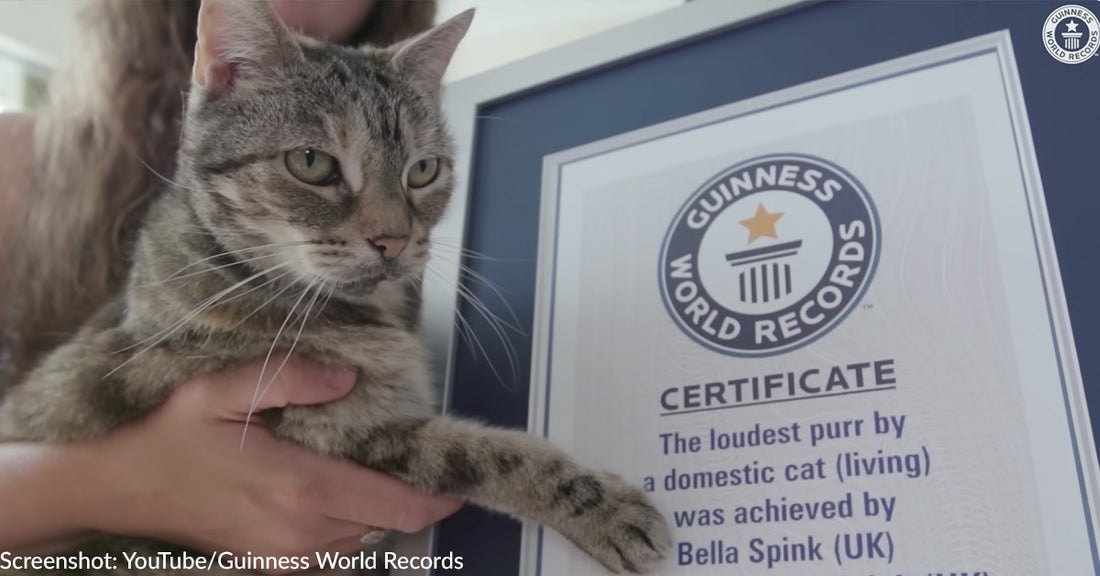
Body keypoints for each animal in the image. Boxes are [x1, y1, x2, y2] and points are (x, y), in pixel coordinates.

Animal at [0, 0, 668, 571]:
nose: (394, 240)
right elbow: (483, 452)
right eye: (312, 163)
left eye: (423, 171)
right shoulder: (328, 433)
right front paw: (602, 508)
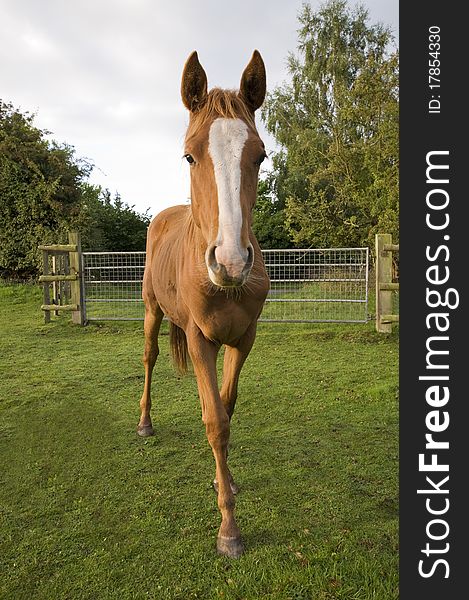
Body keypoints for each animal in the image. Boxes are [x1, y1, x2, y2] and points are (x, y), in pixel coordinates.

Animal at [136, 50, 266, 556]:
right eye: (190, 154)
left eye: (260, 155)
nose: (231, 261)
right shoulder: (199, 340)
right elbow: (215, 422)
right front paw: (229, 529)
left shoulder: (243, 339)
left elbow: (227, 409)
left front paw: (223, 483)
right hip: (152, 311)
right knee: (150, 357)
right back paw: (145, 423)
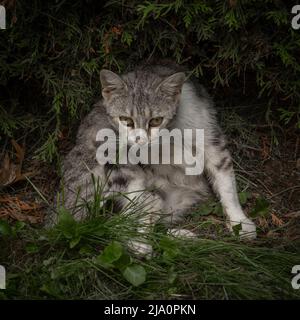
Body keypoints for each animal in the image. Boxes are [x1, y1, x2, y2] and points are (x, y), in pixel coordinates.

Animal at [53, 60, 255, 255]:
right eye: (125, 120)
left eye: (156, 120)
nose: (140, 140)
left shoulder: (211, 138)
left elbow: (226, 184)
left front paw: (240, 223)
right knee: (124, 220)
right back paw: (141, 243)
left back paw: (179, 236)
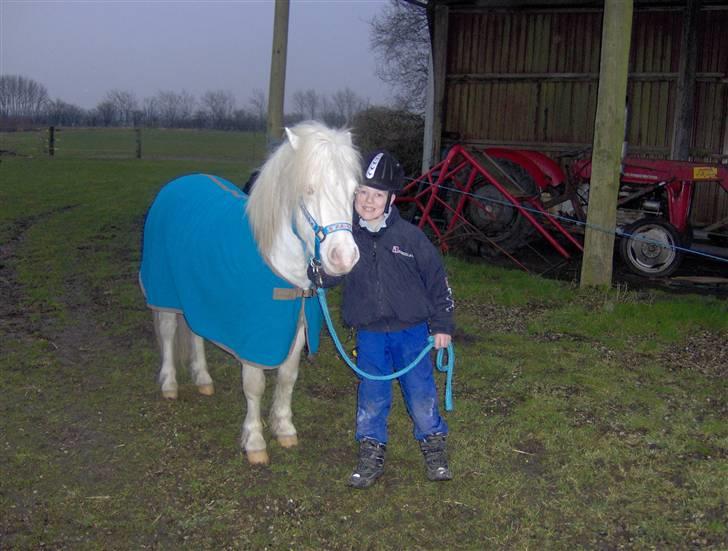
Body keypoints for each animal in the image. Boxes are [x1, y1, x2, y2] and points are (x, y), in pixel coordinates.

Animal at [139, 122, 362, 466]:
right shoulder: (254, 338)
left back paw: (203, 379)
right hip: (165, 294)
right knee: (167, 333)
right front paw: (255, 441)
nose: (344, 257)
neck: (281, 263)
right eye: (308, 190)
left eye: (353, 192)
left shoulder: (297, 326)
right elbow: (254, 386)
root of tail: (176, 185)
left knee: (195, 332)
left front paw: (284, 427)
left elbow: (287, 377)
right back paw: (170, 385)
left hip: (195, 297)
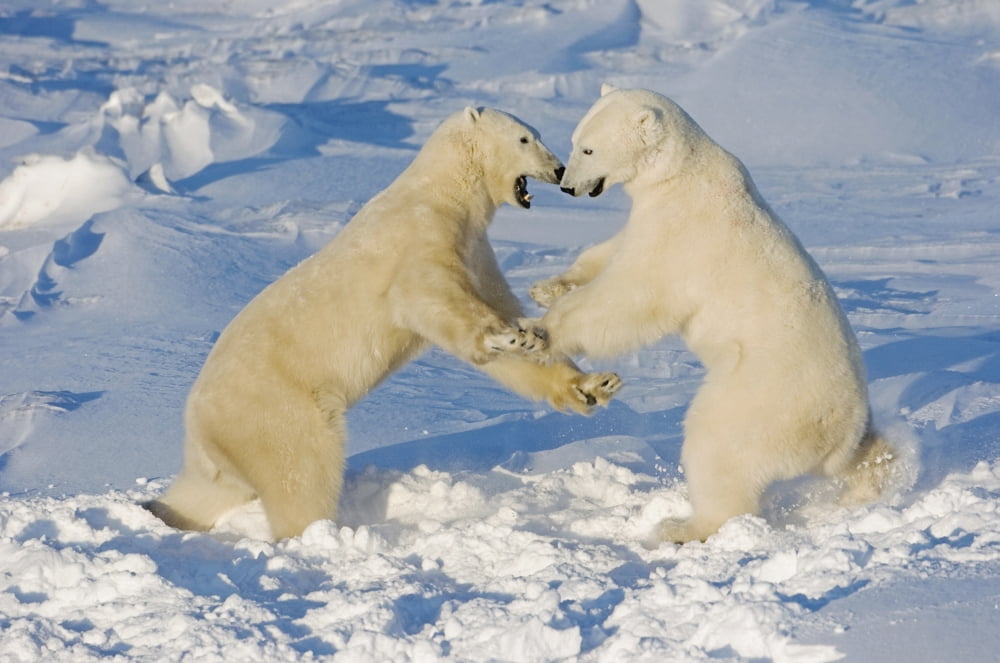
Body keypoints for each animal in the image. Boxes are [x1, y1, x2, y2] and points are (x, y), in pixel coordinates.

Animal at [145, 107, 622, 541]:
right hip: (275, 409)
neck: (442, 194)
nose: (559, 170)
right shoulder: (419, 239)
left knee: (207, 492)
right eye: (525, 138)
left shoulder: (476, 251)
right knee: (300, 470)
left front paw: (591, 384)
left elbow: (504, 316)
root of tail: (197, 425)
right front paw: (506, 336)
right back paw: (318, 534)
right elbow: (435, 299)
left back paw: (163, 510)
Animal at [527, 85, 896, 544]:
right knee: (865, 455)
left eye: (589, 148)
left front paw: (540, 332)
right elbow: (612, 251)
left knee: (717, 448)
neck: (683, 173)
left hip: (759, 398)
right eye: (575, 140)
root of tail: (841, 431)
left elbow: (632, 296)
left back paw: (682, 527)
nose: (566, 186)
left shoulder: (682, 233)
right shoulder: (651, 218)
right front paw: (547, 287)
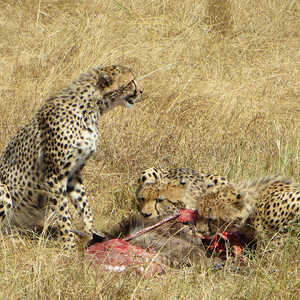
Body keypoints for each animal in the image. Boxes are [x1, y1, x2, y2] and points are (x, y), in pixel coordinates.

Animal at [0, 63, 143, 248]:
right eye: (131, 81)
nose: (141, 91)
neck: (91, 110)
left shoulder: (74, 173)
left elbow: (84, 204)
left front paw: (91, 231)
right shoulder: (54, 176)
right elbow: (63, 212)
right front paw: (68, 243)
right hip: (4, 189)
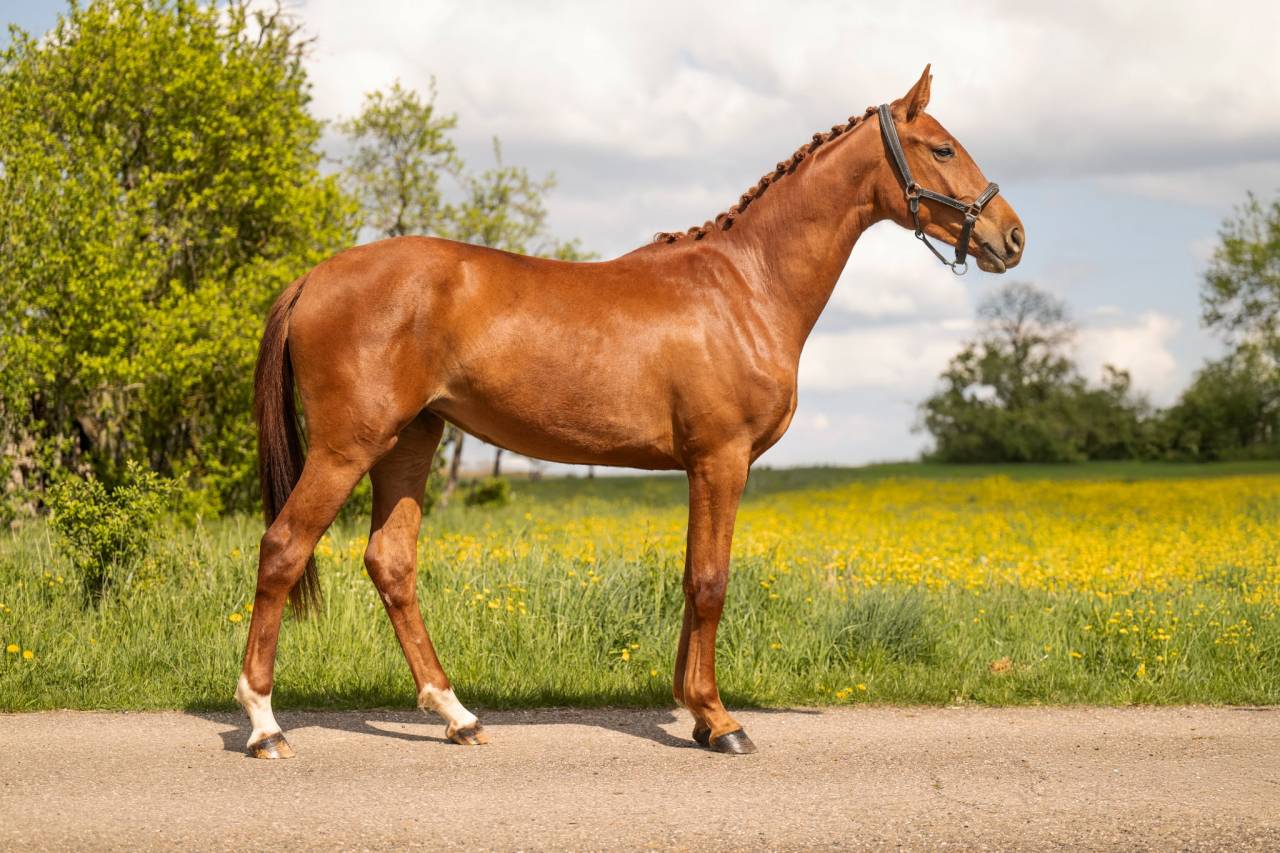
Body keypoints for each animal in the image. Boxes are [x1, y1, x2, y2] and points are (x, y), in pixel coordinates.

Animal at [235, 66, 1024, 758]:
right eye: (943, 147)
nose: (1011, 237)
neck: (746, 285)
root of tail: (314, 277)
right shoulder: (721, 460)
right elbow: (711, 582)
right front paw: (721, 721)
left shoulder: (699, 467)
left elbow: (692, 578)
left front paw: (697, 712)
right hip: (347, 447)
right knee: (283, 549)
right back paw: (264, 724)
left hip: (410, 441)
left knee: (391, 564)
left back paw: (458, 716)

——

- **YOUR ASSIGNMENT**
Return only the lines that start at the line containing "left front paw: (284, 427)" and finish at the last line of the entries, exactly as written and without pictures.

- **TASK ANSWER**
left front paw: (284, 427)
left elbow: (287, 377)
right back paw: (170, 385)
left hip: (195, 297)
Body keypoints for each animal in the image. Boxes are [x1, y1, x2, y2] and points are (x, y), in pixel coordinates.

Animal at [145, 107, 622, 541]:
right hip: (275, 409)
neck: (442, 194)
nose: (559, 170)
right shoulder: (419, 239)
left knee: (207, 492)
right eye: (525, 138)
left shoulder: (476, 251)
right knee: (300, 470)
left front paw: (591, 384)
left elbow: (504, 316)
root of tail: (197, 425)
right front paw: (506, 336)
right back paw: (318, 534)
right elbow: (435, 299)
left back paw: (163, 510)
Animal at [527, 85, 896, 544]:
right knee: (865, 455)
left eye: (589, 148)
left front paw: (540, 332)
right elbow: (612, 251)
left knee: (717, 448)
neck: (683, 173)
left hip: (759, 398)
right eye: (575, 140)
root of tail: (841, 431)
left elbow: (632, 296)
left back paw: (682, 527)
nose: (566, 186)
left shoulder: (682, 233)
right shoulder: (651, 218)
right front paw: (547, 287)
Body keypoints for each animal in the image. Boxes are [x1, y1, x2, y2] and points are (x, y), in pixel coordinates.

Animal at [0, 63, 143, 248]:
right eye: (131, 81)
nose: (141, 91)
neck: (91, 110)
left shoulder: (74, 173)
left elbow: (84, 204)
left front paw: (91, 231)
right shoulder: (54, 176)
right elbow: (63, 212)
right front paw: (68, 243)
right hip: (4, 189)
Body keypoints for each animal in the image. Boxes are [x1, y1, x2, y2] and points are (x, y), in pixel coordinates.

Animal at [235, 66, 1024, 758]:
right eye: (943, 147)
nose: (1011, 237)
neck: (746, 285)
root of tail: (314, 277)
right shoulder: (721, 460)
right elbow: (711, 582)
right front paw: (721, 721)
left shoulder: (699, 467)
left elbow: (692, 578)
left front paw: (697, 712)
right hip: (347, 447)
right knee: (283, 549)
right back paw: (264, 724)
left hip: (410, 441)
left knee: (391, 564)
left back paw: (458, 716)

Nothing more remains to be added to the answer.